Centennial: Prosecutors on Monday charged a former neuroscience graduate student with 24 counts of murder and 116 counts of attempted murder in the Colorado theater rampage that once again opened a national debate over guns.

Legal analysts expect the case to be dominated by arguments over his sanity.

James Holmes appeared just as dazed as he did in his first court appearance a week ago, but at one point he exchanged a few words with one of his attorneys.

Some victims and family members again watched him in the packed courtroom, and before the hearing some clasped their hands and bowed their heads as if in prayer.

The July 20 attack at a midnight showing of the new Batman movie left 12 people dead and 58 others injured.

Holmes faces two counts for each victim, murder with deliberation and murder with extreme indifference. Both carry a maximum death penalty upon conviction.

A former chief deputy district attorney said a conviction under extreme indifference means that any life sentences would have to be served consecutively, not concurrently.

Holmes also faces one count of possession of explosives.

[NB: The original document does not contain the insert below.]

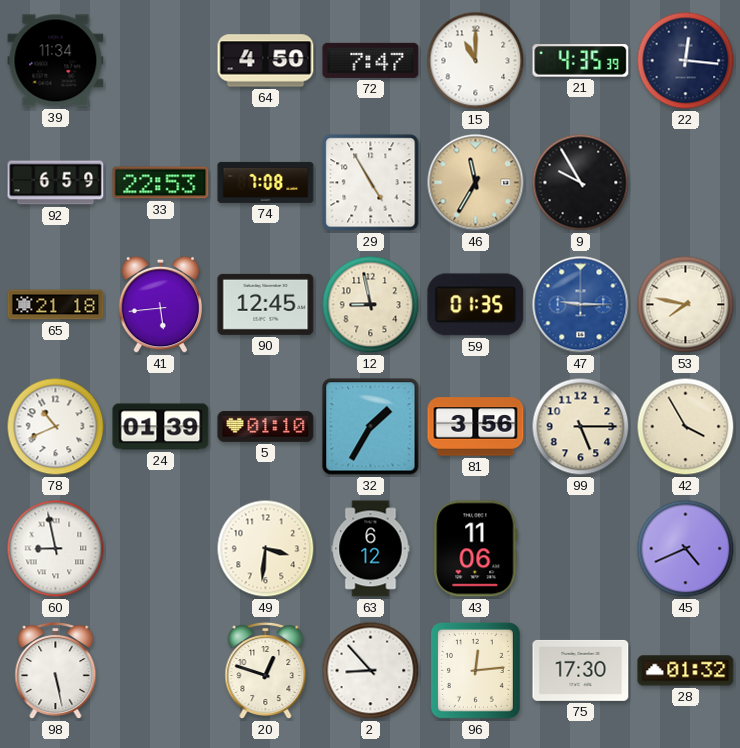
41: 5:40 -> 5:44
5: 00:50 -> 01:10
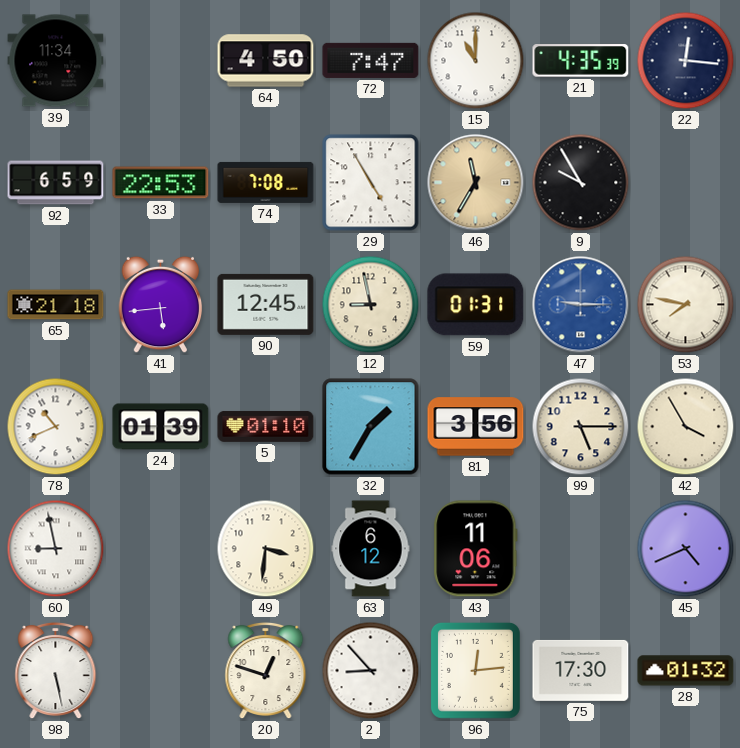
59: 01:35 -> 01:31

After his arrest outside the theater, police said they found his apartment was booby trapped.

Unlike Holmes' first court appearance, Monday's hearing was not televised. At the request of the defense, District Chief Judge William Sylvester barred video and still cameras, saying expanded coverage could interfere with Holmes' right to a fair trial.

The judge also has placed a gag order on lawyers and law enforcement, sealing the court  file and barring the University of Colorado Denver from releasing public records relating to Holmes' year there.

A consortium of media organizations, including The Associated Press, is challenging Sylvester's sealing of the court file.

Attorneys today also were arguing over a defense motion to find out who leaked information to the media about a package the 24-year-old Holmes allegedly sent to his psychiatrist at the university.

Authorities seized the package July 23 after finding it in the mailroom of the medical  campus where Holmes studied.

Several media outlets reported that it contained a notebook with descriptions of an attack, but Arapahoe County District Attorney Carol Chambers said in court papers that the parcel hadn't been opened by the time the "inaccurate" news reports appeared.